Overwriting code/tokenization_script.py


In [102]:
tensorflow_version = '2.6.3'
transformers_version = '4.17.0'
py_version = 'py38'
huggingface_instance_type = 'ml.p2.xlarge'
huggingface_instance_count = 1
huggingface_uri = '763104351884.dkr.ecr.us-west-2.amazonaws.com/huggingface-tensorflow-training:2.6.3-transformers4.17.0-gpu-py38-cu110-ubuntu18.04'

huggingface_processor = ScriptProcessor(
    image_uri=huggingface_uri,
    command=['python3'],
    instance_type=huggingface_instance_type,
    instance_count=huggingface_instance_count,
    base_job_name='huggingface-preprocessing',
    role=role,
)

In [103]:
step_tokenize = ProcessingStep(
    name='EmotionAITokenize',
    processor=huggingface_processor,
    inputs=[
        ProcessingInput(
            source=step_process.properties.ProcessingOutputConfig.Outputs['train'].S3Output.S3Uri,
            destination='/opt/ml/processing/input/train'
        ),
        ProcessingInput(
            source=step_process.properties.ProcessingOutputConfig.Outputs['validation'].S3Output.S3Uri,
            destination='/opt/ml/processing/input/validation'
        ),
        ProcessingInput(
            source=step_process.properties.ProcessingOutputConfig.Outputs['test'].S3Output.S3Uri,
            destination='/opt/ml/processing/input/test'
        ),
    ],
    outputs=[
        ProcessingOutput(
            output_name='tokenized_train', 
            source='/opt/ml/processing/output/tokenized/train'),
        ProcessingOutput(
            output_name='tokenized_validation',
            source='/opt/ml/processing/output/tokenized/validation'),
        ProcessingOutput(
            output_name='tokenized_test', 
            source='/opt/ml/processing/output/tokenized/test'),
    ],
    code='code/tokenization_script.py',
)

### DATA RECORDS:

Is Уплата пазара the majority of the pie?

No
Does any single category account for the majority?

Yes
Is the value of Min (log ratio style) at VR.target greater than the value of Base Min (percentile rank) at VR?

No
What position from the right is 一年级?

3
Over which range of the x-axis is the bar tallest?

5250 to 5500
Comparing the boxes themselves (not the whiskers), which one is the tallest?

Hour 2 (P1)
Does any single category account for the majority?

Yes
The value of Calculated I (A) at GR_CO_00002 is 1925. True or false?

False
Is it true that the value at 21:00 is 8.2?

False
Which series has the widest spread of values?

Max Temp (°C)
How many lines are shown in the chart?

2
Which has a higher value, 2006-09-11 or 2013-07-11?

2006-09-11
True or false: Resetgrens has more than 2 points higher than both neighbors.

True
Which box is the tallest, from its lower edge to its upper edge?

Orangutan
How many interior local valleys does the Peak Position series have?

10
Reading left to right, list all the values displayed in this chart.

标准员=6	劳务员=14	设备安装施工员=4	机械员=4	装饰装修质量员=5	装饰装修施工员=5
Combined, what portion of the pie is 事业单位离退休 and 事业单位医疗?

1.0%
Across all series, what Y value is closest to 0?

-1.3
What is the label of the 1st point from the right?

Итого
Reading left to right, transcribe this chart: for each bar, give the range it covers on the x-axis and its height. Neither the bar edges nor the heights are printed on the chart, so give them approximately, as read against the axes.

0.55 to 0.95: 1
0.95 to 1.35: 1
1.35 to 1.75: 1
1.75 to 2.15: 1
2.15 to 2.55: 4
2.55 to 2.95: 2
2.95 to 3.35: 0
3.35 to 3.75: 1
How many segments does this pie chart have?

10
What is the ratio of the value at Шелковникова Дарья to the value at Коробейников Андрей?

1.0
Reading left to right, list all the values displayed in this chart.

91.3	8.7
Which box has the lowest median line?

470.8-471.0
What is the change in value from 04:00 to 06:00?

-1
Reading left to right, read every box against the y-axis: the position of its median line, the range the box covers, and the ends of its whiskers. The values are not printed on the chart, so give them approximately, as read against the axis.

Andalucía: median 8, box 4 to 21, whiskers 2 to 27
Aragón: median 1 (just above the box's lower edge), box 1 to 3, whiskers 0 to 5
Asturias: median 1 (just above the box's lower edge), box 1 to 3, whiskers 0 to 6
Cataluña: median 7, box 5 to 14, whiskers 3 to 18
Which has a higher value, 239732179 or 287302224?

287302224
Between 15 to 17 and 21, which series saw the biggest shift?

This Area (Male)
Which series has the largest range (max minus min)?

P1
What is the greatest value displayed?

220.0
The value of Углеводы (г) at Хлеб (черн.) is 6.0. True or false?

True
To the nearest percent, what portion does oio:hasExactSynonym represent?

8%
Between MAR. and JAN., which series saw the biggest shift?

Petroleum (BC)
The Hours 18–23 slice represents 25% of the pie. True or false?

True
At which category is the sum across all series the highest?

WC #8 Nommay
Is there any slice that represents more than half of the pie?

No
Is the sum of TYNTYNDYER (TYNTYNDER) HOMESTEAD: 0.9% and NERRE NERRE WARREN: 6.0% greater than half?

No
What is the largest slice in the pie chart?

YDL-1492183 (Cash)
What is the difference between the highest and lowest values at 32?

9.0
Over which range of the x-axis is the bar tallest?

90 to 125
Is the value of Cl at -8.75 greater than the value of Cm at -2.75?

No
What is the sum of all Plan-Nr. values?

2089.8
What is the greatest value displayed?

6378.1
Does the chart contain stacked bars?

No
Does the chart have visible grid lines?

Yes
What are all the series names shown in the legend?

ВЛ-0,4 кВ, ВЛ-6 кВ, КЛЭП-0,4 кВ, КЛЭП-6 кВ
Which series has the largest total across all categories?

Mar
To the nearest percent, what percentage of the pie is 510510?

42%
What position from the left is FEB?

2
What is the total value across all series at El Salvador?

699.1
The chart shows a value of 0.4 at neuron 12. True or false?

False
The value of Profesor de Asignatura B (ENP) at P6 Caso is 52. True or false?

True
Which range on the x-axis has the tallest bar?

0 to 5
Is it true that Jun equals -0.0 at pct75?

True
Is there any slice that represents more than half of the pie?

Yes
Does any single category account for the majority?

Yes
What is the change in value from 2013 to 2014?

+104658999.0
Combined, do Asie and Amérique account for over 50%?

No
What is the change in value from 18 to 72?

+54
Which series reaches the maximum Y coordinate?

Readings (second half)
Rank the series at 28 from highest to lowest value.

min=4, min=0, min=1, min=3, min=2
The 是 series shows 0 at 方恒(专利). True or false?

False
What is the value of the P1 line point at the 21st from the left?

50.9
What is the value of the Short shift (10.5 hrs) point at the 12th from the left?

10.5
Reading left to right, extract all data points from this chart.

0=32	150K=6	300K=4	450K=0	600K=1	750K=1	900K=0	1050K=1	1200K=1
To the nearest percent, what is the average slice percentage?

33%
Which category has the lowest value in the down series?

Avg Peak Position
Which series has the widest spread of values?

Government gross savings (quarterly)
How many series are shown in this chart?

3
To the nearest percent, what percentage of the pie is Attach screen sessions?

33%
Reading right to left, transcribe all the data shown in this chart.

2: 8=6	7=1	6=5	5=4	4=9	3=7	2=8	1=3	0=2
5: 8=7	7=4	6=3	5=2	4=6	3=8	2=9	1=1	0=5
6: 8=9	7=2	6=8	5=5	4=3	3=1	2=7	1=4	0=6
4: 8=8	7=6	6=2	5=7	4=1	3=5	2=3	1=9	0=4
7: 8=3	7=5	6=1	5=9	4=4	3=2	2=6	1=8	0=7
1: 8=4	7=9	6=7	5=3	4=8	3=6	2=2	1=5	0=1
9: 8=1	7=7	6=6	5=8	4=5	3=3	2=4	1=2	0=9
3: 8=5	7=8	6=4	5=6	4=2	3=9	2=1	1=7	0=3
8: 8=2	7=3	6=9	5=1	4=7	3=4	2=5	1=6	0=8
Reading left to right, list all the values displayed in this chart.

### WORK INSTRUCTION:
Reproduce the tokenization code word for word, from start to finish. The data has no role in what is asked here.

### COMPLETED TASK:
Overwriting code/tokenization_script.py


In [102]:
tensorflow_version = '2.6.3'
transformers_version = '4.17.0'
py_version = 'py38'
huggingface_instance_type = 'ml.p2.xlarge'
huggingface_instance_count = 1
huggingface_uri = '763104351884.dkr.ecr.us-west-2.amazonaws.com/huggingface-tensorflow-training:2.6.3-transformers4.17.0-gpu-py38-cu110-ubuntu18.04'

huggingface_processor = ScriptProcessor(
    image_uri=huggingface_uri,
    command=['python3'],
    instance_type=huggingface_instance_type,
    instance_count=huggingface_instance_count,
    base_job_name='huggingface-preprocessing',
    role=role,
)

In [103]:
step_tokenize = ProcessingStep(
    name='EmotionAITokenize',
    processor=huggingface_processor,
    inputs=[
        ProcessingInput(
            source=step_process.properties.ProcessingOutputConfig.Outputs['train'].S3Output.S3Uri,
            destination='/opt/ml/processing/input/train'
        ),
        ProcessingInput(
            source=step_process.properties.ProcessingOutputConfig.Outputs['validation'].S3Output.S3Uri,
            destination='/opt/ml/processing/input/validation'
        ),
        ProcessingInput(
            source=step_process.properties.ProcessingOutputConfig.Outputs['test'].S3Output.S3Uri,
            destination='/opt/ml/processing/input/test'
        ),
    ],
    outputs=[
        ProcessingOutput(
            output_name='tokenized_train', 
            source='/opt/ml/processing/output/tokenized/train'),
        ProcessingOutput(
            output_name='tokenized_validation',
            source='/opt/ml/processing/output/tokenized/validation'),
        ProcessingOutput(
            output_name='tokenized_test', 
            source='/opt/ml/processing/output/tokenized/test'),
    ],
    code='code/tokenization_script.py',
)